Andromedia in the Media

Karen Rodriguez. INTER@CTIVE Week, "Market Opens Up For Web Usage Analysis Tools". Aug 12, 1996, Vol. 3, Num. 16.

By Karen Rodriguez World Wide Web sites handling several hundred thousand hits per day have maxed out on the usage analysis tools that came to market just six months ago.

In many instances, the time it takes to generate reports that process gigabytes of data is much too long.

Products from Interse Corp. (www.interse.com) and other companies were built to use the Web server log for gathering statistics, which are then imported into a database for further analysis. But the transfer from the server to database can take longer than five hours for several gigabytes of usage data.

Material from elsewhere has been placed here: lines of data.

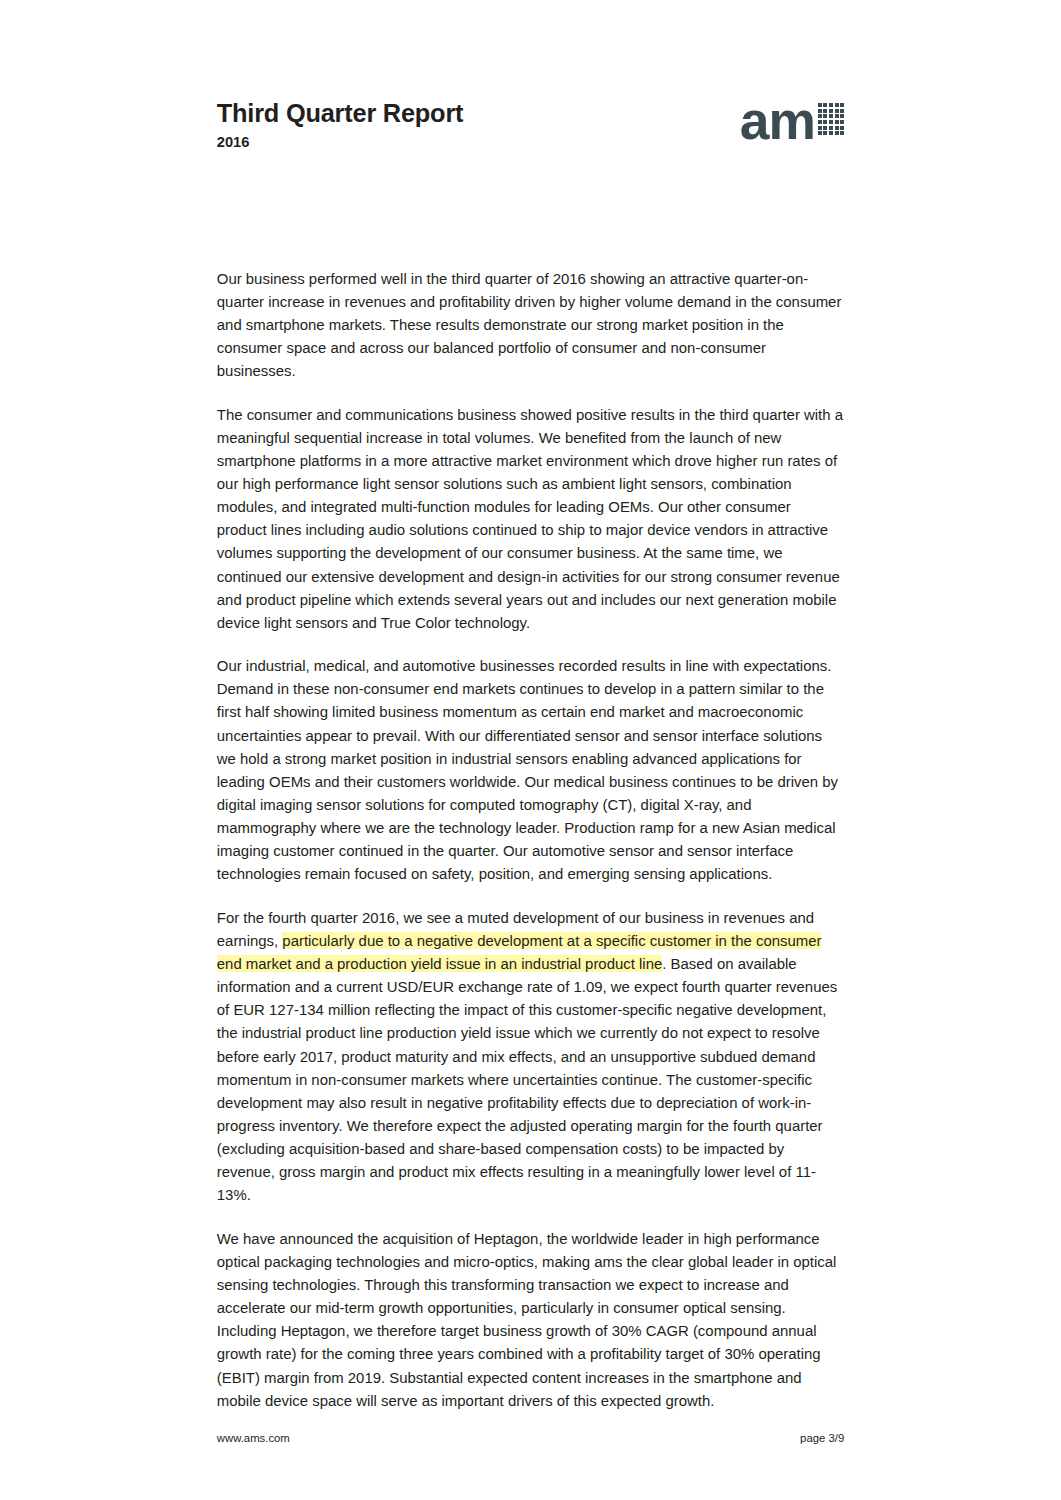Third Quarter Report
2016
am
Our business performed well in the third quarter of 2016 showing an attractive quarter-on-quarter increase in revenues and profitability driven by higher volume demand in the consumer and smartphone markets. These results demonstrate our strong market position in the consumer space and across our balanced portfolio of consumer and non-consumer businesses.
The consumer and communications business showed positive results in the third quarter with a meaningful sequential increase in total volumes. We benefited from the launch of new smartphone platforms in a more attractive market environment which drove higher run rates of our high performance light sensor solutions such as ambient light sensors, combination modules, and integrated multi-function modules for leading OEMs. Our other consumer product lines including audio solutions continued to ship to major device vendors in attractive volumes supporting the development of our consumer business. At the same time, we continued our extensive development and design-in activities for our strong consumer revenue and product pipeline which extends several years out and includes our next generation mobile device light sensors and True Color technology.
Our industrial, medical, and automotive businesses recorded results in line with expectations. Demand in these non-consumer end markets continues to develop in a pattern similar to the first half showing limited business momentum as certain end market and macroeconomic uncertainties appear to prevail. With our differentiated sensor and sensor interface solutions we hold a strong market position in industrial sensors enabling advanced applications for leading OEMs and their customers worldwide. Our medical business continues to be driven by digital imaging sensor solutions for computed tomography (CT), digital X-ray, and mammography where we are the technology leader. Production ramp for a new Asian medical imaging customer continued in the quarter. Our automotive sensor and sensor interface technologies remain focused on safety, position, and emerging sensing applications.
For the fourth quarter 2016, we see a muted development of our business in revenues and earnings, particularly due to a negative development at a specific customer in the consumer end market and a production yield issue in an industrial product line. Based on available information and a current USD/EUR exchange rate of 1.09, we expect fourth quarter revenues of EUR 127-134 million reflecting the impact of this customer-specific negative development, the industrial product line production yield issue which we currently do not expect to resolve before early 2017, product maturity and mix effects, and an unsupportive subdued demand momentum in non-consumer markets where uncertainties continue. The customer-specific development may also result in negative profitability effects due to depreciation of work-in-progress inventory. We therefore expect the adjusted operating margin for the fourth quarter (excluding acquisition-based and share-based compensation costs) to be impacted by revenue, gross margin and product mix effects resulting in a meaningfully lower level of 11-13%.
We have announced the acquisition of Heptagon, the worldwide leader in high performance optical packaging technologies and micro-optics, making ams the clear global leader in optical sensing technologies. Through this transforming transaction we expect to increase and accelerate our mid-term growth opportunities, particularly in consumer optical sensing. Including Heptagon, we therefore target business growth of 30% CAGR (compound annual growth rate) for the coming three years combined with a profitability target of 30% operating (EBIT) margin from 2019. Substantial expected content increases in the smartphone and mobile device space will serve as important drivers of this expected growth.
www.ams.com page 3/9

And in the case of usage analysis services, such as Internet Profiles Corp., or I/Pro (www.ipro.com), and NetCount LLC (www.netcount.com) the reports from data gathered in a single day's Web site activities may not be returned for several days.

A newcomer to the usage analysis tool market, Andromedia Inc. (www.andromedia.com), is offering a beta version of its Aria product, which is aimed at high-volume sites, such as Pathfinder, that want to turn their Web sites into a strategic marketing tool. The Andromedia tool will ship this fall.

K2 Design Inc. (www.k2design.com), which builds Web sites for corporations, announced it will integrate Andromedia's Aria systems into its suite of services and product offerings.

"Andromedia's solution can especially handle greater volumes of data, and because the information is put into a database real-time, it's tracking real visitors, not inferred visitors," says Leslie Howard, vice president of product development at K2 Design, in New York.

"The other systems out there today are built to track hits, and now advertisers are interested in looking at visitors and page views," says Howard. "We need more information, such as navigational path, what time is spent where and activity on an individual basis, so then we can aggregate up to get overall statistics. If organizations spend $20,000 on a Web site, they want to make sure it works."

The Aria Recorder is a server based data management engine that captures messages from the Aria.Monitor on the Web server, such as cookie profiles or form field data, and passes them in real-time in the server's object database.

The recorder serves as a generic database engine that can be used with a variety of applications.

Through Aria application programming interfaces, or APIs, companies can use existing applications, such as NetGravity Inc.'s (www.netgravity.com) AdServer or I/Pro's I/Audit software, and other custom applications, to capture and manage data on visitors, navigation patterns, Web content and advertising.

So for example, a market research company could use the Aria Recorder to collect data from member companies' Web sites and aggregate the various reports.

Another benefit to using Aria is that the API allows K2 to integrate third party data into the report.

For example, K2 can combine a user's Internet Protocol, or IP address and domain name with InterNIC's geographic IP roster to nail down the specific location of a visitor.

Another option is for K2 to let its clients in the database marketing business cross-reference user information obtained from the user's browser with Dun & Bradstreet's standard industry codes.

The drawback is that in order to take advantage of Aria's high-performance system, which is said to process 80 to 180 transactions per second, an organization must run the software on a four-processor Sun Microsystems Inc. Sparcstation and not an ordinary Unix or Windows NT system.